Je vois le pli des habitudes, le pan des solitudes, le poids des certitudes, l'absence de Gertrude
Moi je suis bourrée avec vos conneries
Moi je suis bloquée
Entre Grand Pierre et le loup,
Quand l'ennui rôde tous les chats sont tapis
les chats, les chats
le petit gris, l'entr'aperçu
l'écaille de tortue virée de sa chaise malgré nos protestations
comme ces maîtres à chiens qui veulent prouver qui c'est le chef
l'autre sur l'escalier, un vingtième sculpté,
et la petite Bounette là-bas, peut être morte à saint-Etienne
Je vois toujours le mal partout
Oui, mais j'aurais pu dire le vent dans mes cheveux, mes cheveux dans les yeux, les yeux vers l'horizon, l'horizon vers le vide du monde, le droit à la paresse, le droit à l'alligot, le droit au désespoir.

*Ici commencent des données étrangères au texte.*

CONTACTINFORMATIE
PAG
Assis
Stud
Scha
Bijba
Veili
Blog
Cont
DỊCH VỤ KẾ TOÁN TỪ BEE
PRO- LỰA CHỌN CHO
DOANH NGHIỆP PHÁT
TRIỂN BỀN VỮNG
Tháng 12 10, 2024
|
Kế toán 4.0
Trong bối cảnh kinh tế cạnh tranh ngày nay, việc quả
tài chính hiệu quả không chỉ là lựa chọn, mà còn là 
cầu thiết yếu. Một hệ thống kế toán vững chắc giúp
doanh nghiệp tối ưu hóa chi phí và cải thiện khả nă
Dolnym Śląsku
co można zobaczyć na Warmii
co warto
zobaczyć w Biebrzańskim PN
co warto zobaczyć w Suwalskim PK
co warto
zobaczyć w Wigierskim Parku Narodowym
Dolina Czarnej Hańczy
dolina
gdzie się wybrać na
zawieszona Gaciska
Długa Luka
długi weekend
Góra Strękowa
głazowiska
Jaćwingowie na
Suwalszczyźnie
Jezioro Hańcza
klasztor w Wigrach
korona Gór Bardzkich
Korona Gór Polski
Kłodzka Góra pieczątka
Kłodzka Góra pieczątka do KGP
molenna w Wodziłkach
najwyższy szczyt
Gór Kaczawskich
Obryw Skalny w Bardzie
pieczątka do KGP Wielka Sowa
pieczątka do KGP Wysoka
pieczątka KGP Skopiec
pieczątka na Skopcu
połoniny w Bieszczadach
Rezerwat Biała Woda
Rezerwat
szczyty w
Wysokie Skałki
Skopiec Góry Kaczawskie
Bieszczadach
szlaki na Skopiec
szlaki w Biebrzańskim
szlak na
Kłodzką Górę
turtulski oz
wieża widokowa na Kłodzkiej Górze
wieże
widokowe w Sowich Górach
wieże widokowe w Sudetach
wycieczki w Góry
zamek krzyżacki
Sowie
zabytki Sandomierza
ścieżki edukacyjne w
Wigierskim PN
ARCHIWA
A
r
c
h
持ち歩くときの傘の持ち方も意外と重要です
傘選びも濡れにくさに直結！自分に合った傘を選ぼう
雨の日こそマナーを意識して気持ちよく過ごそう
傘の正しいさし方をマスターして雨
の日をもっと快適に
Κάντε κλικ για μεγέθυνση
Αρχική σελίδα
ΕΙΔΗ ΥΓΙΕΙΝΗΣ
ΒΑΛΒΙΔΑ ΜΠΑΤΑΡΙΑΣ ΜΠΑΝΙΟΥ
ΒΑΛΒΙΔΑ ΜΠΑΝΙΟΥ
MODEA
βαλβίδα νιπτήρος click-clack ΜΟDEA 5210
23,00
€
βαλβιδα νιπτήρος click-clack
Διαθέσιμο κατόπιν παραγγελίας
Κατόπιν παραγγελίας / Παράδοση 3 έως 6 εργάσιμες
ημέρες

Et Solange ? Disparue presque aussitôt qu'apparue
Et Sylvia ? Disparue presque aussitôt qu'apparue
Et la photo du militaire, dans la maison abandonnée, telle quelle, sous vide poussière
J'ai volé son image.
Et le vent qui s'invite, entre les interstices, les histoires que l'on ne raconte pas, la précédente locataire qui n'avait pas de cagettes à brûler, que ses meubles.
Sur le seuil de leur échoppe, les charcutiers se font dorer la saucisse. A Marvejols, l'été, c'est déjà presque l'hiver, il faut en profiter.

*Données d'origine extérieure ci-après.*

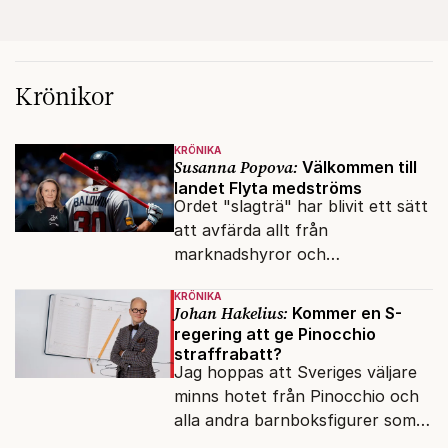
Krönikor
KRÖNIKA
Susanna Popova:
Välkommen till
landet Flyta medströms
Ordet "slagträ" har blivit ett sätt
att avfärda allt från
marknadshyror och
slöserikommissioner till frågor
KRÖNIKA
om antisemitism.
Johan Hakelius:
Kommer en S-
regering att ge Pinocchio
straffrabatt?
Jag hoppas att Sveriges väljare
minns hotet från Pinocchio och
alla andra barnboksfigurer som
snart befrias från hämmande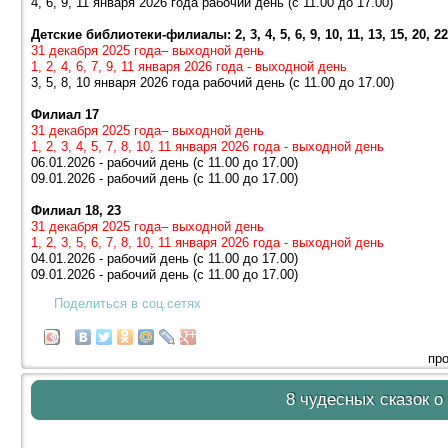
4, 6, 9, 11 января 2026 года рабочий день (с 11.00 до 17.00)
Детские библиотеки-филиалы: 2, 3, 4, 5, 6, 9, 10, 11, 13, 15, 20, 22
31 декабря 2025 года– выходной день
1, 2, 4, 6, 7, 9, 11 января 2026 года - выходной день
3, 5, 8, 10 января 2026 года рабочий день (с 11.00 до 17.00)
Филиал 17
31 декабря 2025 года– выходной день
1, 2, 3, 4, 5, 7, 8, 10, 11 января 2026 года - выходной день
06.01.2026 - рабочий день (с 11.00 до 17.00)
09.01.2026 - рабочий день (с 11.00 до 17.00)
Филиал 18, 23
31 декабря 2025 года– выходной день
1, 2, 3, 5, 6, 7, 8, 10, 11 января 2026 года - выходной день
04.01.2026 - рабочий день (с 11.00 до 17.00)
09.01.2026 - рабочий день (с 11.00 до 17.00)
Поделиться в соц.сетях
про
8 чудесных сказок о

L'expédition rapporte des salades, des saucisses, des patates avec des yeux, des pains, un papier cochon pour la petite restée au bled. Mais pas de fleurs. Pourquoi je mangerais des petites fleurs qui m'ont rien fait ?
en vert, les phrases de la boîte
jeudi 2 septembre 2010
choses qui peuvent arriver si nous montons sur un causse
être accueilli par une grande belle banderole blanche cousue de lettres, façon patchwork, des lettres en tissus rouge, semées de petits pois, blancs, ou de roses posant en pied sur fond écarlate .. un mot : BIENVENUE .. le plaisir d’entendre «merci d’être présents !»
faire un léger blocage à l’écriture, malgré ou à cause de cette réplique : «j’ai une ramette de papier dans la grange» ; vouloir faire un effort pour écrire quand même, parce que notre hôte avait été au crédit agricole pour lire ses messages, nous envoyer sa magnifique invitation en ‘portable-document-file’ ; nous le savions tous, il nous l’avait dit : «je ne désespère pas de vous attirer là-bas»
là-bas, aller visiter le capharnaüm de monsieur et madame utopix ; ici, lancer des balles de tennis jaunes fluo dans la gueule du demi-canoë qui nous sourit
découvrir que la spécialitée de notre hôte que l’on nomme aussi "alligot", pourrait fort bien avoir un autre usage que celui de réjouir nos pupilles, longs fils qui s’étirent sans fin, et nos papilles, douce texture fondante qui me rappelle le chamallow (mode d’emploi en attente)
demander à béatrice, en tant qu’objet de jeu, d’être ma partenaire au ping-pong d’écriture : nous utiliserons les mêmes petits papiers piochés dans notre boîte magique, pleine à ras bord de phrases et de mots
penser que vivre sur le causse, pourrait constituer une alternative intéressante pour fuir les tourments du monde professionnel, venir enterrer ma haine du patronat dans l’immensité de ces landes arides et désertes.